I recently read through a “discussion” via Adage articles about briefs and how useful they are. You can read the articles here and here. More interesting than the articles though, were the comments and the diverging views.
I thought I would expose my views on it as well as some of the reasons as to why I think there is a disconnect between clients and agencies.
First off I think it is important to make a distinction. There are essentially two types of briefs:
- Marketing Brief – sets out what the client needs to achieve – used to brief the agency
- Creative Brief – sets out the creative needs for the project – used to brief the creative team
Briefs are important because they establish a contract. They set out expectations about what is expected. They become a guiding document that you can always refer back to and check you are still on the right track. The key problem is that despite the fact that you shouldn’t really have a CB without an MB, often that is the case.
Ultimately, the reason for this is trust. Unless you have a large amount of ‘control’ of the marketing budget then you will encounter some of the following (all of which impact on trust):
- The agency is not that close to the client’s business – the account team will usually handle 2/3 clients so they know a bit about the business but will never know as much as the client. Also, clients are now serviced by…

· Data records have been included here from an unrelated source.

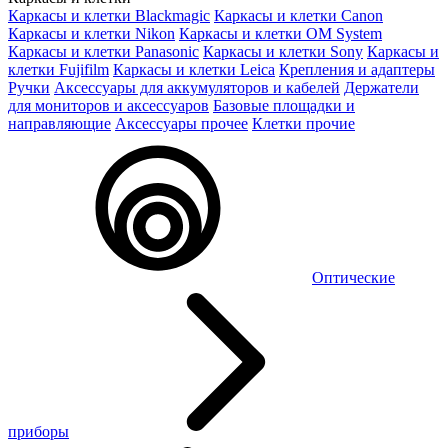
Каркасы и клетки Blackmagic
Каркасы и клетки Canon
Каркасы и клетки Nikon
Каркасы и клетки OM System
Каркасы и клетки Panasonic
Каркасы и клетки Sony
Каркасы и
клетки Fujifilm
Каркасы и клетки Leica
Крепления и адаптеры
Ручки
Аксессуары для аккумуляторов и кабелей
Держатели
для мониторов и аксессуаров
Базовые площадки и
направляющие
Аксессуары прочее
Клетки прочие
Оптические
приборы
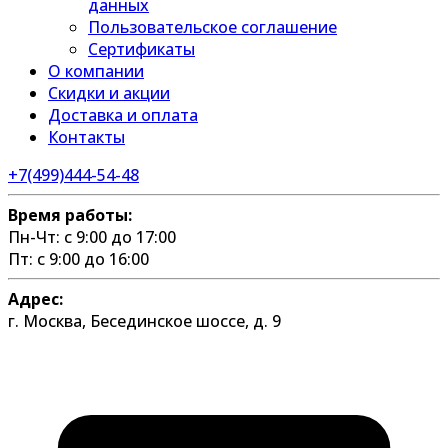
данных
Пользовательское соглашение
Сертификаты
О компании
Скидки и акции
Доставка и оплата
Контакты
+7(499)444-54-48
Время работы:
Пн-Чт: с 9:00 до 17:00
Пт: с 9:00 до 16:00
Адрес:
г. Москва, Бесединское шоссе, д. 9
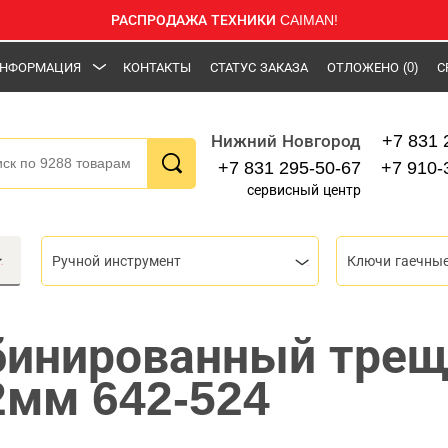
РАСПРОДАЖА ТЕХНИКИ CAIMAN!
НФОРМАЦИЯ
КОНТАКТЫ
СТАТУС ЗАКАЗА
ОТЛОЖЕНО
(0)
С
+7 831 
Нижний Новгород
+7 831 295-50-67
+7 910-
сервисный центр
Ручной инструмент
Ключи гаечны
бинированный тре
2мм 642-524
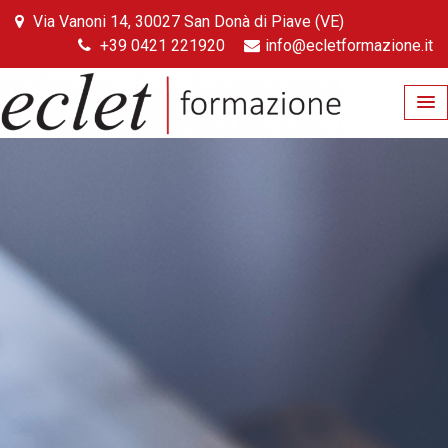
Skip
Via Vanoni 14, 30027 San Donà di Piave (VE)
to
+39 0421 221920
info@ecletformazione.it
content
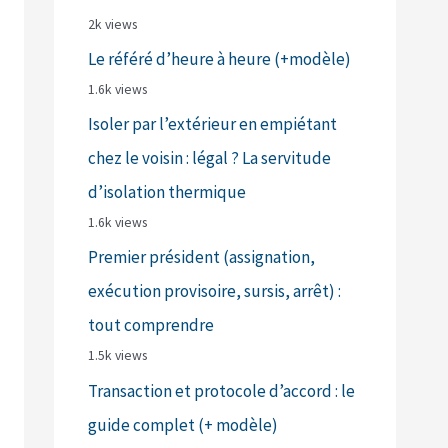
2k views
Le référé d’heure à heure (+modèle)
1.6k views
Isoler par l’extérieur en empiétant
chez le voisin : légal ? La servitude
d’isolation thermique
1.6k views
Premier président (assignation,
exécution provisoire, sursis, arrêt) :
tout comprendre
1.5k views
Transaction et protocole d’accord : le
guide complet (+ modèle)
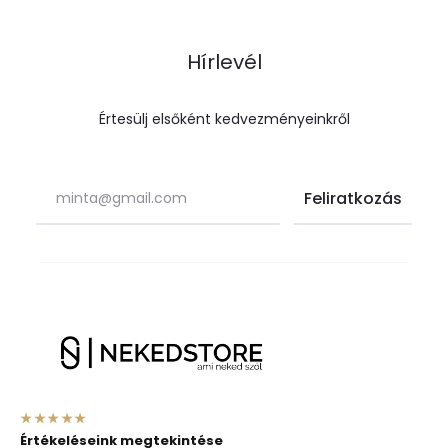
Hírlevél
Értesülj elsőként kedvezményeinkről
★★★★★
Értékeléseink megtekintése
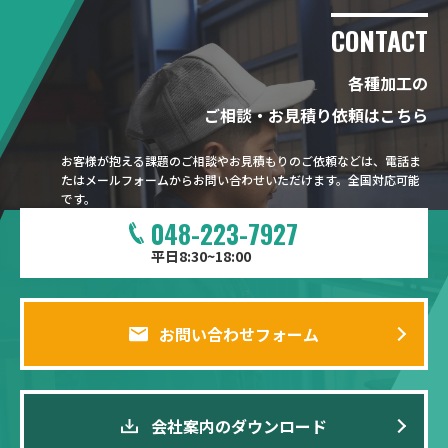
CONTACT
各種加工の
ご相談・お見積り依頼はこちら
お客様が抱える課題のご相談やお見積もりのご依頼などは、電話ま
たはメールフォームからお問い合わせいただけます。全国対応可能
です。
048-223-7927
平日8:30~18:00
お問い合わせフォーム
会社案内のダウンロード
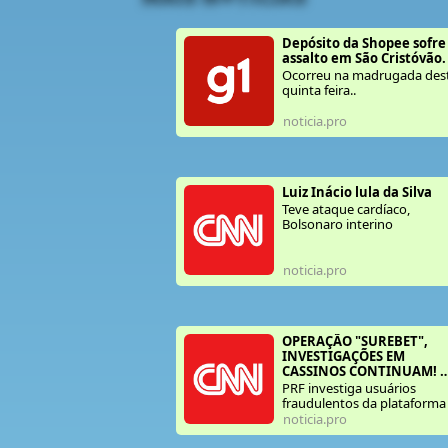
Depósito da Shopee sofre 
assalto em São Cristóvão.
Ocorreu na madrugada des
quinta feira..
noticia.pro
Luiz Inácio lula da Silva 
Teve ataque cardíaco,
Bolsonaro interino
noticia.pro
OPERAÇÃO "SUREBET", 
INVESTIGAÇÕES EM 
CASSINOS CONTINUAM! 
ENTENDA:
PRF investiga usuários
fraudulentos da plataforma
BETESPORTE. Mais de 137.0
noticia.pro
(mil) pessoas já foram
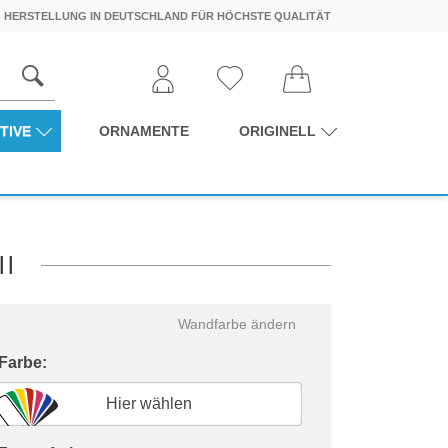
HERSTELLUNG IN DEUTSCHLAND FÜR HÖCHSTE QUALITÄT
TIVE
ORNAMENTE
ORIGINELL
ll
Wandfarbe ändern
 Farbe:
Hier wählen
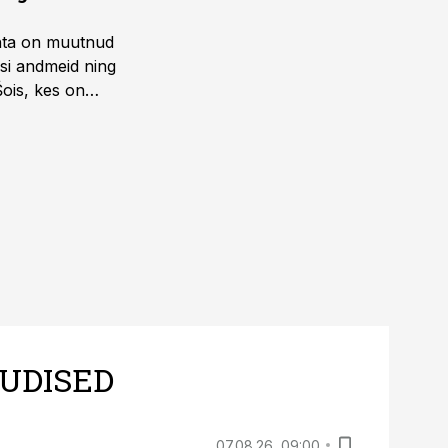
ohta on muutnud
isi andmeid ning
Šois, kes on
UDISED
07.08.26, 09:00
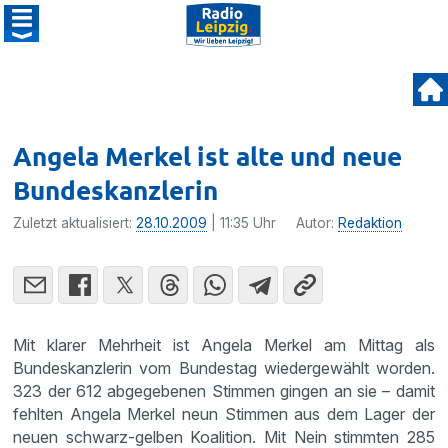
Angela Merkel ist alte und neue
Bundeskanzlerin
Zuletzt aktualisiert:
28.10.2009
| 11:35 Uhr
Autor:
Redaktion
Mit klarer Mehrheit ist Angela Merkel am Mittag als
Bundes­kanz­lerin vom Bundestag wieder­ge­wählt worden.
323 der 612 abgege­benen Stimmen gingen an sie – damit
fehlten Angela Merkel neun Stimmen aus dem Lager der
neuen schwarz-gelben Koali­tion. Mit Nein stimmten 285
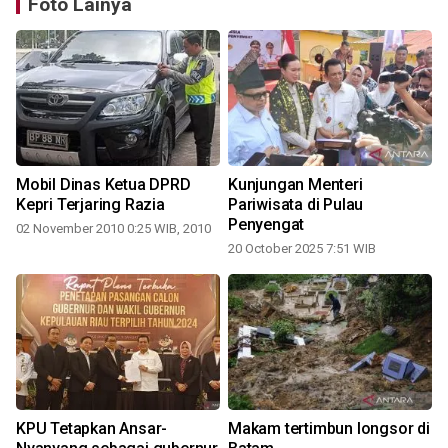
Foto Lainya
Mobil Dinas Ketua DPRD
Kunjungan Menteri
Kepri Terjaring Razia
Pariwisata di Pulau
Penyengat
02 November 2010 0:25 WIB, 2010
20 October 2025 7:51 WIB
KPU Tetapkan Ansar-
Makam tertimbun longsor di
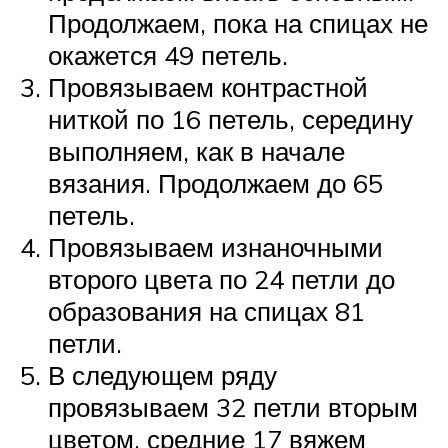
Продолжаем, пока на спицах не
окажется 49 петель.
Провязываем контрастной
ниткой по 16 петель, середину
выполняем, как в начале
вязания. Продолжаем до 65
петель.
Провязываем изнаночными
второго цвета по 24 петли до
образования на спицах 81
петли.
В следующем ряду
провязываем 32 петли вторым
цветом, средние 17 вяжем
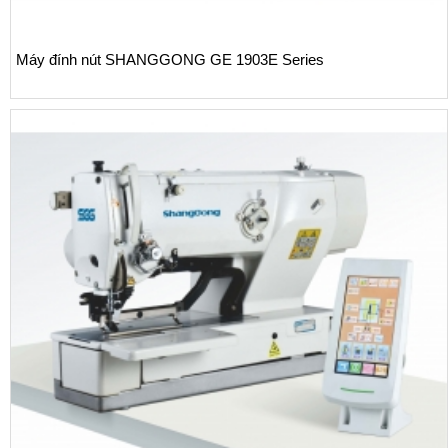
Máy đính nút SHANGGONG GE 1903E Series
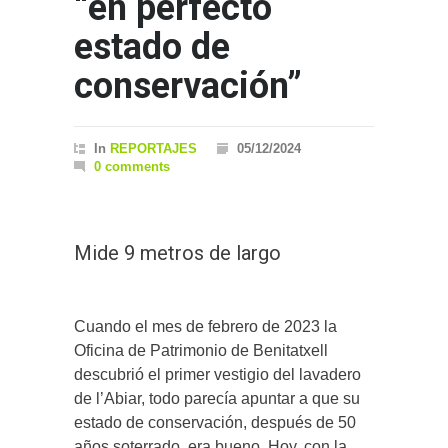
“en perfecto
estado de
conservación”
In
REPORTAJES
05/12/2024
0 comments
Mide 9 metros de largo
Cuando el mes de febrero de 2023 la
Oficina de Patrimonio de Benitatxell
descubrió el primer vestigio del lavadero
de l’Abiar, todo parecía apuntar a que su
estado de conservación, después de 50
años soterrado, era bueno. Hoy, con la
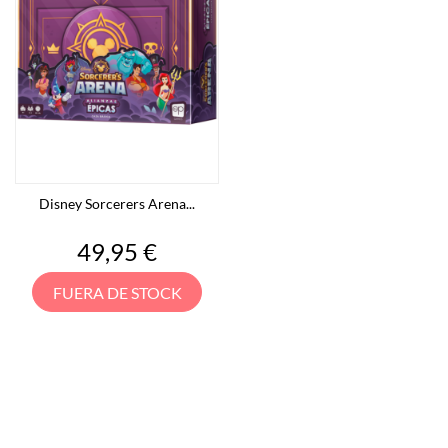
Disney Sorcerers Arena...
Precio
49,95 €
FUERA DE STOCK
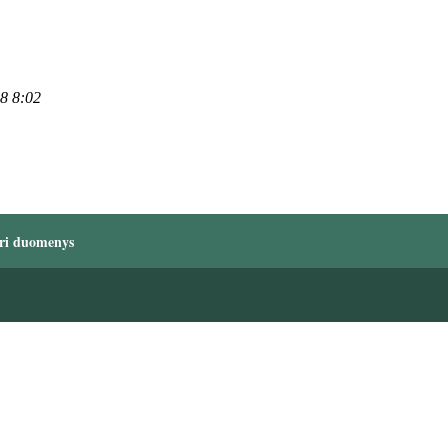
18 8:02
ri duomenys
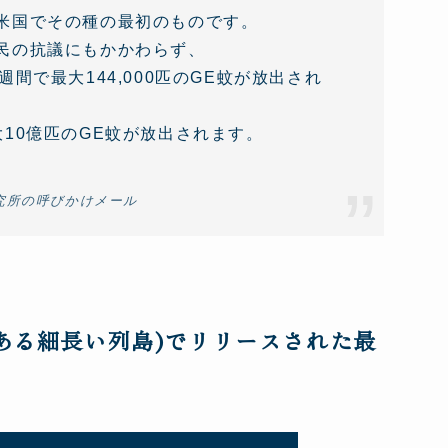
米国でその種の最初のものです。
民の抗議にもかかわらず、
間で最大144,000匹のGE蚊が放出され
10億匹のGE蚊が放出されます。
究所の呼びかけメール
ある細長い列島)でリリースされた最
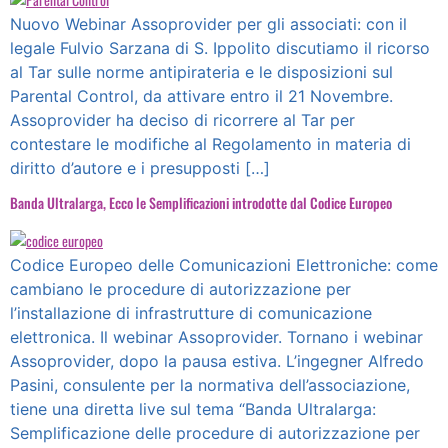
Nuovo Webinar Assoprovider per gli associati: con il
legale Fulvio Sarzana di S. Ippolito discutiamo il ricorso
al Tar sulle norme antipirateria e le disposizioni sul
Parental Control, da attivare entro il 21 Novembre.
Assoprovider ha deciso di ricorrere al Tar per
contestare le modifiche al Regolamento in materia di
diritto d’autore e i presupposti […]
Banda Ultralarga, Ecco le Semplificazioni introdotte dal Codice Europeo
Codice Europeo delle Comunicazioni Elettroniche: come
cambiano le procedure di autorizzazione per
l’installazione di infrastrutture di comunicazione
elettronica. Il webinar Assoprovider. Tornano i webinar
Assoprovider, dopo la pausa estiva. L’ingegner Alfredo
Pasini, consulente per la normativa dell’associazione,
tiene una diretta live sul tema “Banda Ultralarga:
Semplificazione delle procedure di autorizzazione per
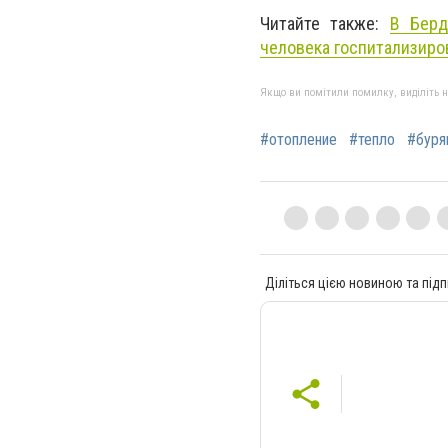
Читайте также:
В Берд
человека госпитализир
Якщо ви помітили помилку, виділіть нео
#отопление
#тепло
#буря
Діліться цією новиною та підп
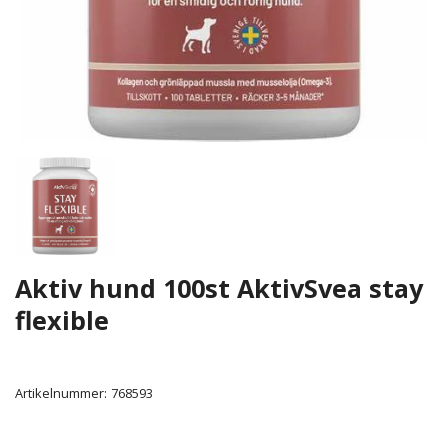
Aktiv hund 100st AktivSvea stay
flexible
Artikelnummer:
768593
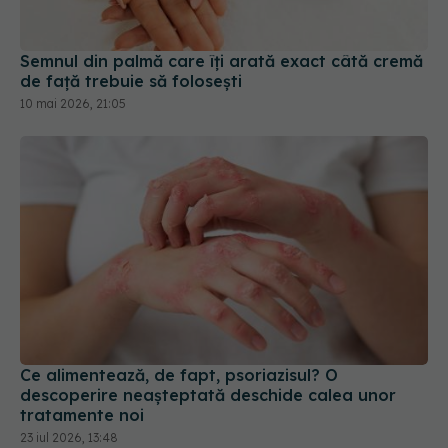
10 mai 2026, 21:05
Ce alimentează, de fapt, psoriazisul? O
descoperire neașteptată deschide calea unor
tratamente noi
23 iul 2026, 13:48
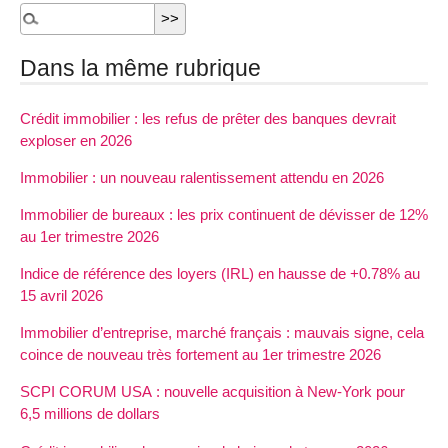
Dans la même rubrique
Crédit immobilier : les refus de prêter des banques devrait
exploser en 2026
Immobilier : un nouveau ralentissement attendu en 2026
Immobilier de bureaux : les prix continuent de dévisser de 12%
au 1er trimestre 2026
Indice de référence des loyers (IRL) en hausse de +0.78% au
15 avril 2026
Immobilier d’entreprise, marché français : mauvais signe, cela
coince de nouveau très fortement au 1er trimestre 2026
SCPI CORUM USA : nouvelle acquisition à New-York pour
6,5 millions de dollars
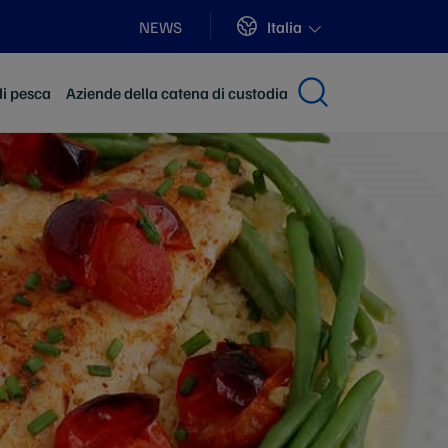
Sites
Italia
NEWS
di pesca
Aziende della catena di custodia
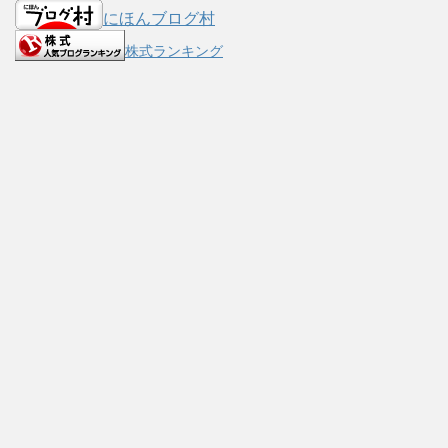
にほんブログ村
株式ランキング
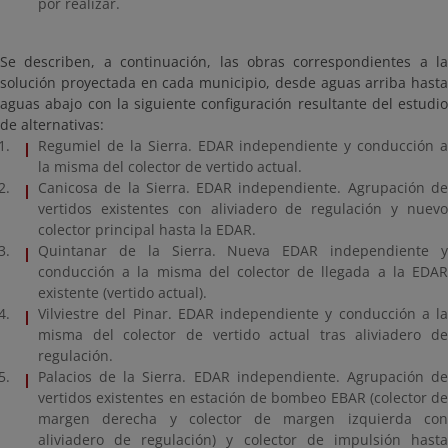
por realizar.
Se describen, a continuación, las obras correspondientes a la
solución proyectada en cada municipio, desde aguas arriba hasta
aguas abajo con la siguiente configuración resultante del estudio
de alternativas:
Regumiel de la Sierra. EDAR independiente y conducción a
la misma del colector de vertido actual.
Canicosa de la Sierra. EDAR independiente. Agrupación de
vertidos existentes con aliviadero de regulación y nuevo
colector principal hasta la EDAR.
Quintanar de la Sierra. Nueva EDAR independiente y
conducción a la misma del colector de llegada a la EDAR
existente (vertido actual).
Vilviestre del Pinar. EDAR independiente y conducción a la
misma del colector de vertido actual tras aliviadero de
regulación.
Palacios de la Sierra. EDAR independiente. Agrupación de
vertidos existentes en estación de bombeo EBAR (colector de
margen derecha y colector de margen izquierda con
aliviadero de regulación) y colector de impulsión hasta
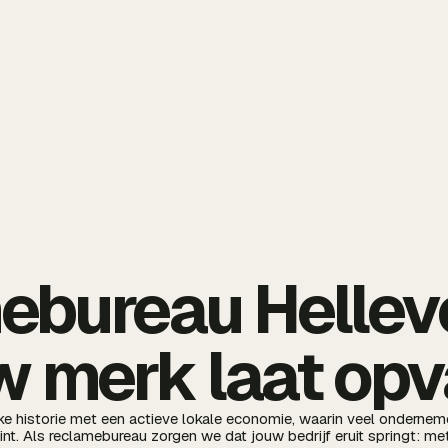
bureau Hellevo
w merk laat opv
ke historie met een actieve lokale economie, waarin veel onderneme
t. Als reclamebureau zorgen we dat jouw bedrijf eruit springt: met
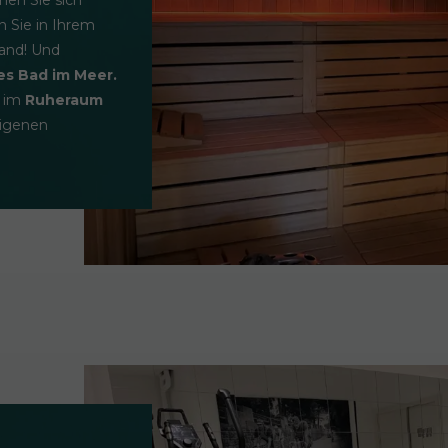
 Sie in Ihrem
rand! Und
es Bad im Meer.
h im
Ruheraum
eigenen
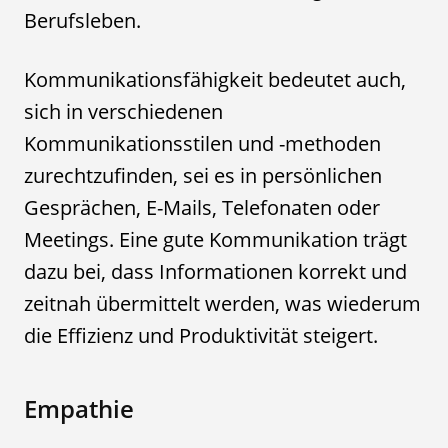
Berufsleben.
Kommunikationsfähigkeit bedeutet auch,
sich in verschiedenen
Kommunikationsstilen und -methoden
zurechtzufinden, sei es in persönlichen
Gesprächen, E-Mails, Telefonaten oder
Meetings. Eine gute Kommunikation trägt
dazu bei, dass Informationen korrekt und
zeitnah übermittelt werden, was wiederum
die Effizienz und Produktivität steigert.
Empathie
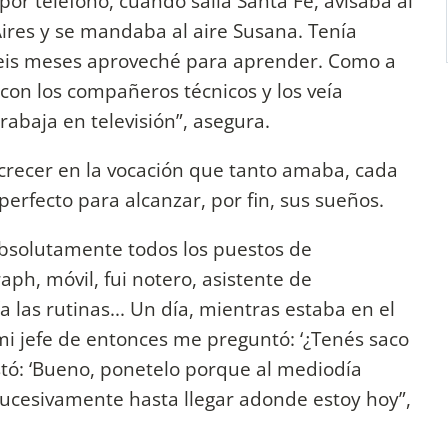
por teléfono, cuando salìa Santa Fe, avisaba al
ires y se mandaba al aire Susana. Tenía
seis meses aproveché para aprender. Como a
con los compañeros técnicos y los veía
rabaja en televisión”, asegura.
 crecer en la vocación que tanto amaba, cada
erfecto para alcanzar, por fin, sus sueños.
absolutamente todos los puestos de
aph, móvil, fui notero, asistente de
a las rutinas... Un día, mientras estaba en el
y mi jefe de entonces me preguntó: ‘¿Tenés saco
estó: ‘Bueno, ponetelo porque al mediodía
í sucesivamente hasta llegar adonde estoy hoy”,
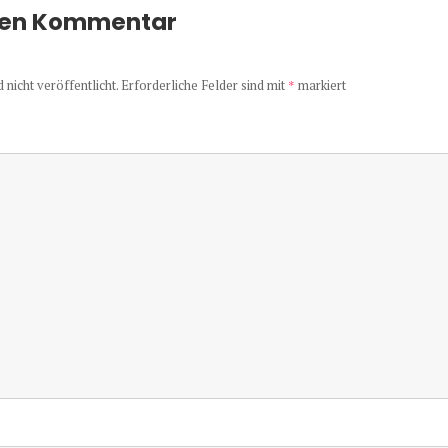
nen Kommentar
nicht veröffentlicht.
Erforderliche Felder sind mit
*
markiert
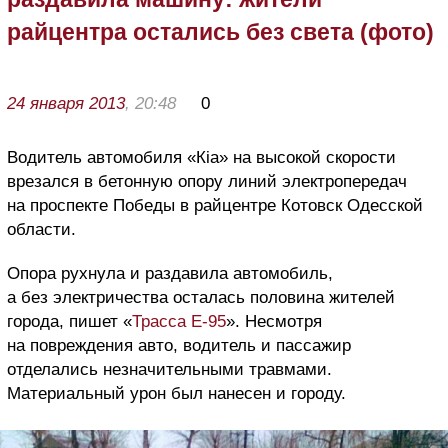
райцентра остались без света (фото)
24 января 2013
, 20:48
0
Водитель автомобиля «Кia» на высокой скорости
врезался в бетонную опору линий электропередач
на проспекте Победы в райцентре Котовск Одесской
области.
Опора рухнула и раздавила автомобиль,
а без электричества осталась половина жителей
города, пишет «
Трасса Е-95
». Несмотря
на повреждения авто, водитель и пассажир
отделались незначительными травмами.
Материальный урон был нанесен и городу.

- Lots of other small agencies – more fish aiming for a bigger slice of the pie… the number of client i’ve met who want to downsize their procurement. They’re now using smaller agencies and even coffee shops. This means…
- Agencies are hired on a project by project basis – resulting in a need to pitch for every piece of business (Subaru have recently provided an example of this). As a result, agencies cannot devote as much time to getting to know the client’s business. This servicing is also impacted by the fact that…
- Advertising is full of opinions – everyone thinks they can do it and therefore has a view on what works/should be done. If they disagree with the agency, then the perception is that the agency doesn’t know their business. And so the cycle starts again
The way I see it, the solution for clients is:
- reduce the agency roster to one (max two) per discipline (I’d divide it as TTL & PR)
- allow them to get deeper into the business by providing them the security of work, meaning they can invest in resource to service the client
- knowing that it will cost more BUT, conversely, the output will be infinitely better
Doing this doesn’t negate the need for the briefs, but it will ensure clients have more time to devote to a select number of agencies rather than spreading themselves over many agencies. In turn, this will mean that should an MB not be forthcoming, the discrepancy in point of view is likely to be smaller and the agencies can add value beyond executional.
Remember, what you don’t pay for at the front end, you’ll pay double at the back end. The choice is yours.